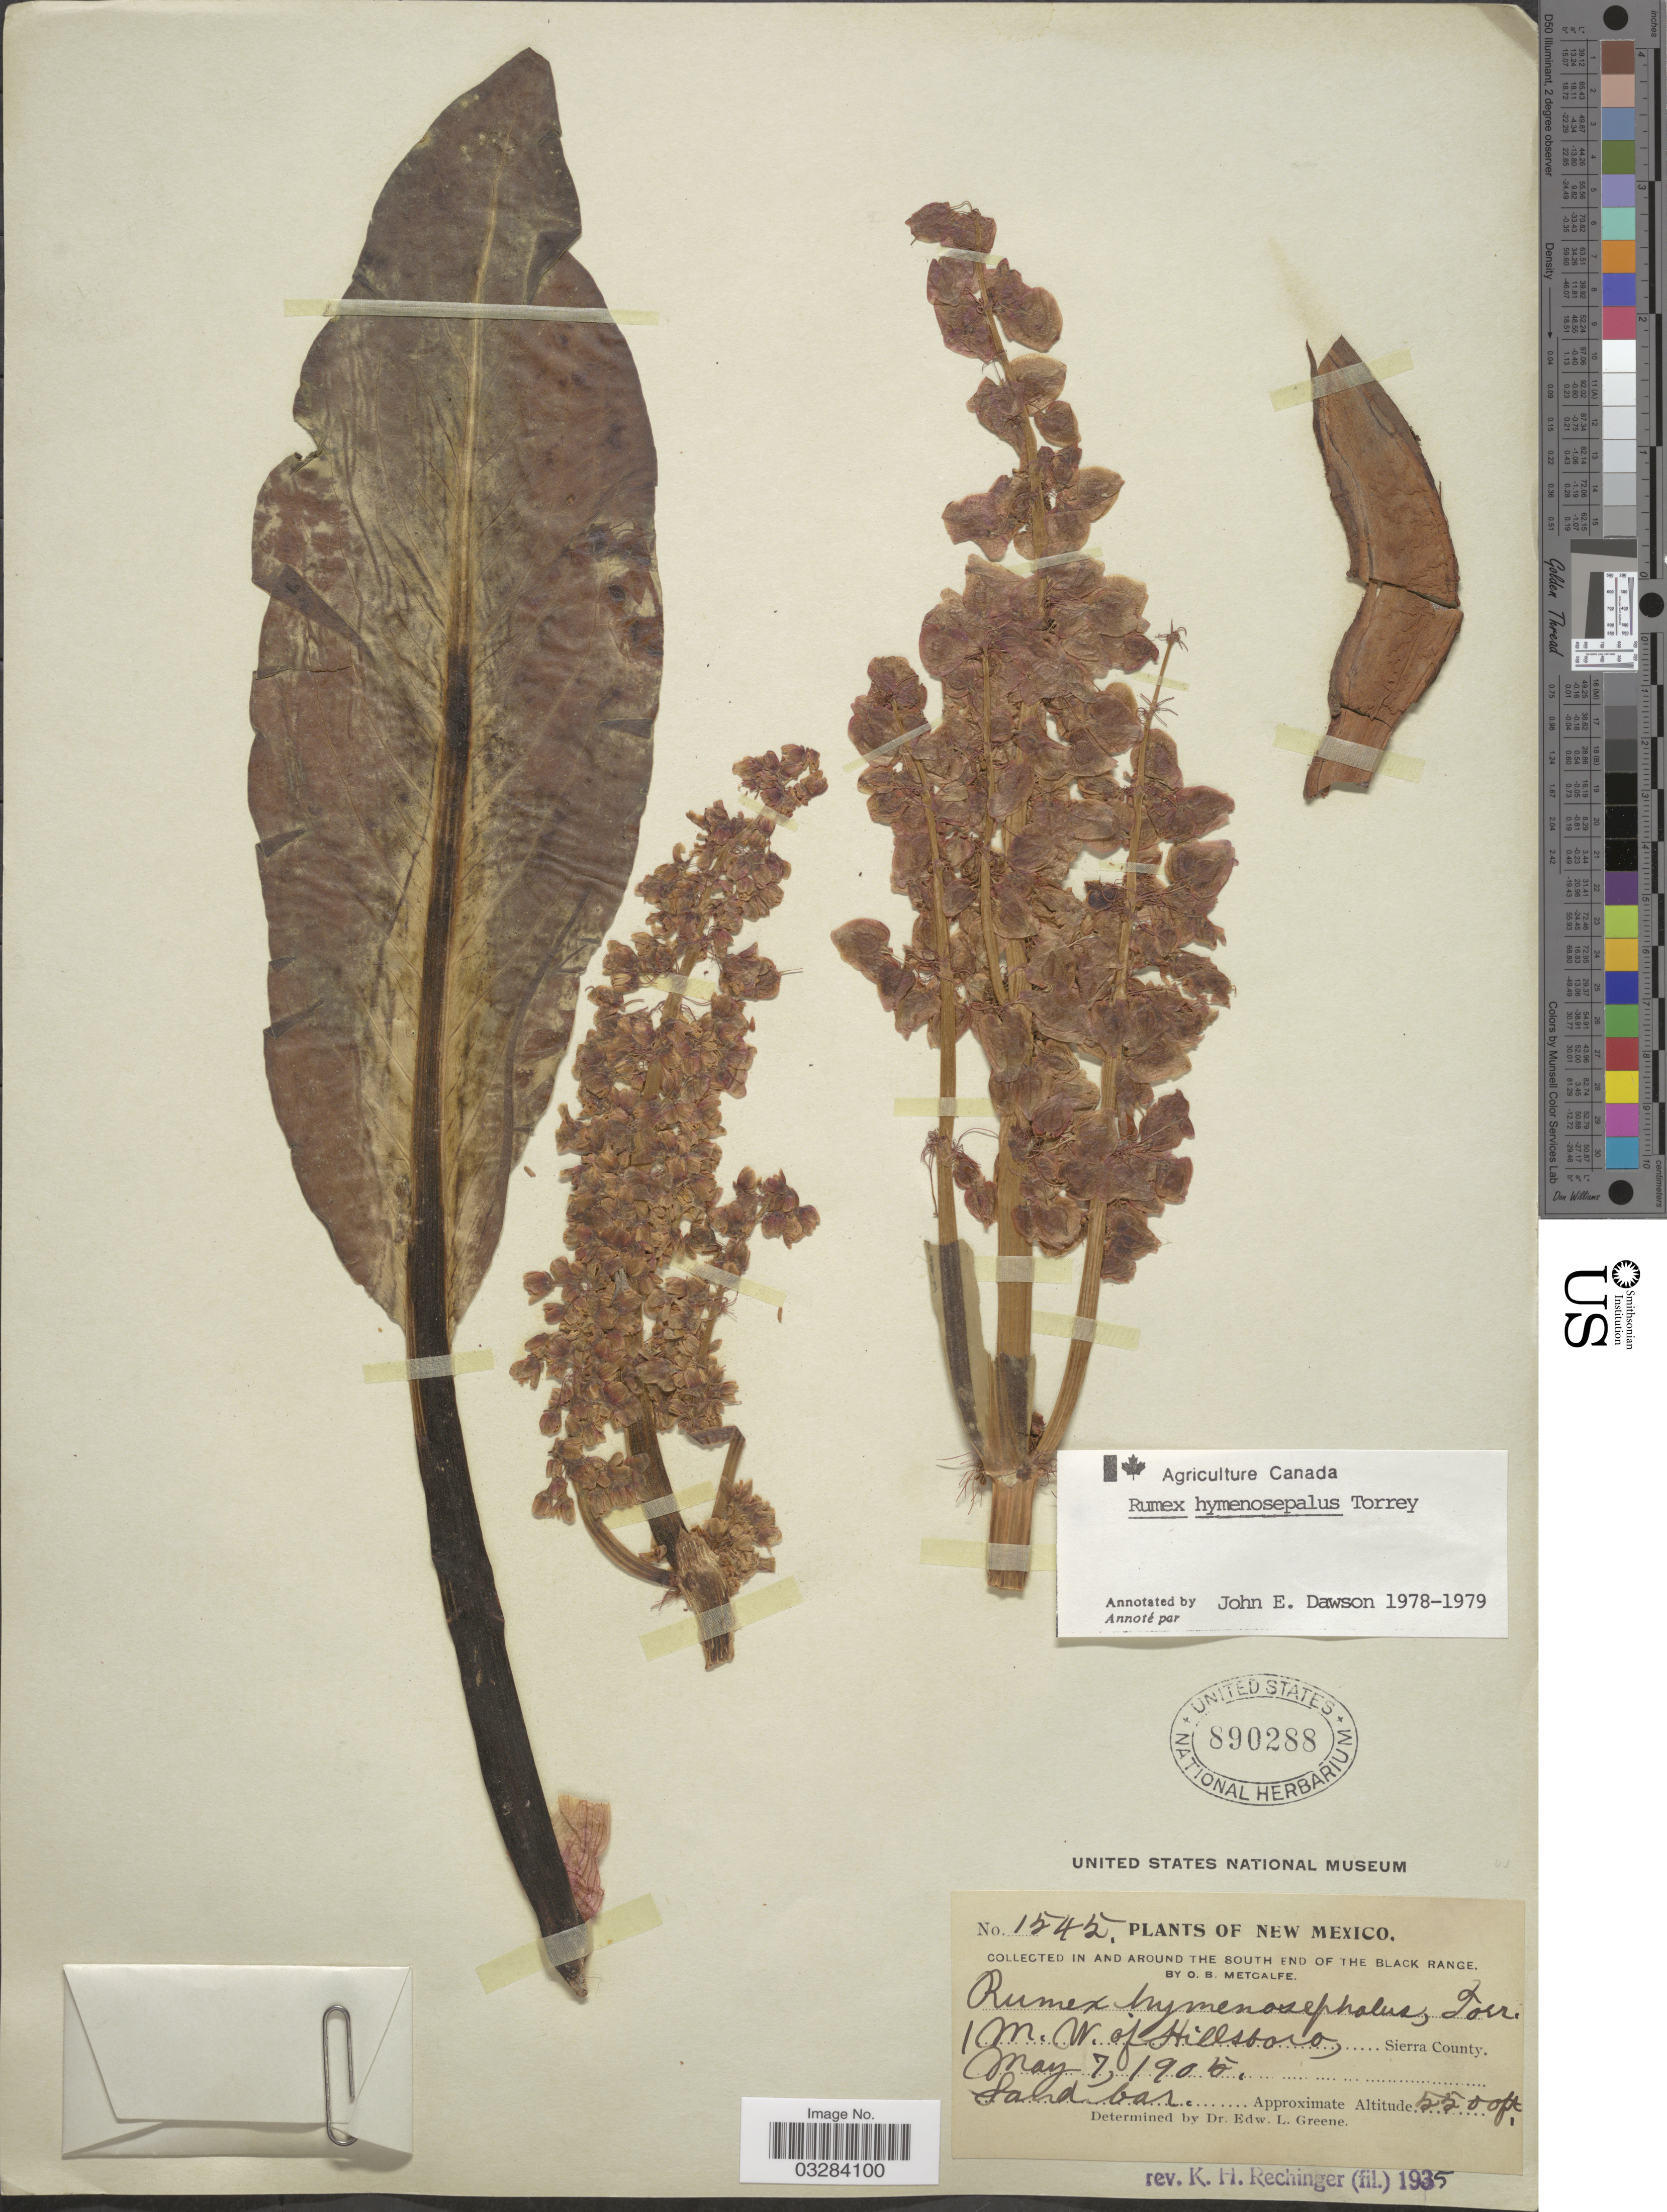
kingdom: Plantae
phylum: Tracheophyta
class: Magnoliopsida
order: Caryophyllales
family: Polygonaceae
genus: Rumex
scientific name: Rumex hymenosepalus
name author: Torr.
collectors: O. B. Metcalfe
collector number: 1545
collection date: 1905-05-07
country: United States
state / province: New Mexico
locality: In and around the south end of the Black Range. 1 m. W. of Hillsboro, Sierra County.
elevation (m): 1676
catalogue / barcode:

#### [EXERCISE DETAILS]
Reproduce every line of the data above word for word, leaving out the pictures.

#### [RESULT OF THE TASK]
kingdom: Plantae
phylum: Tracheophyta
class: Magnoliopsida
order: Caryophyllales
family: Polygonaceae
genus: Rumex
scientific name: Rumex hymenosepalus
name author: Torr.
collectors: O. B. Metcalfe
collector number: 1545
collection date: 1905-05-07
country: United States
state / province: New Mexico
locality: In and around the south end of the Black Range. 1 m. W. of Hillsboro, Sierra County.
elevation (m): 1676
catalogue / barcode:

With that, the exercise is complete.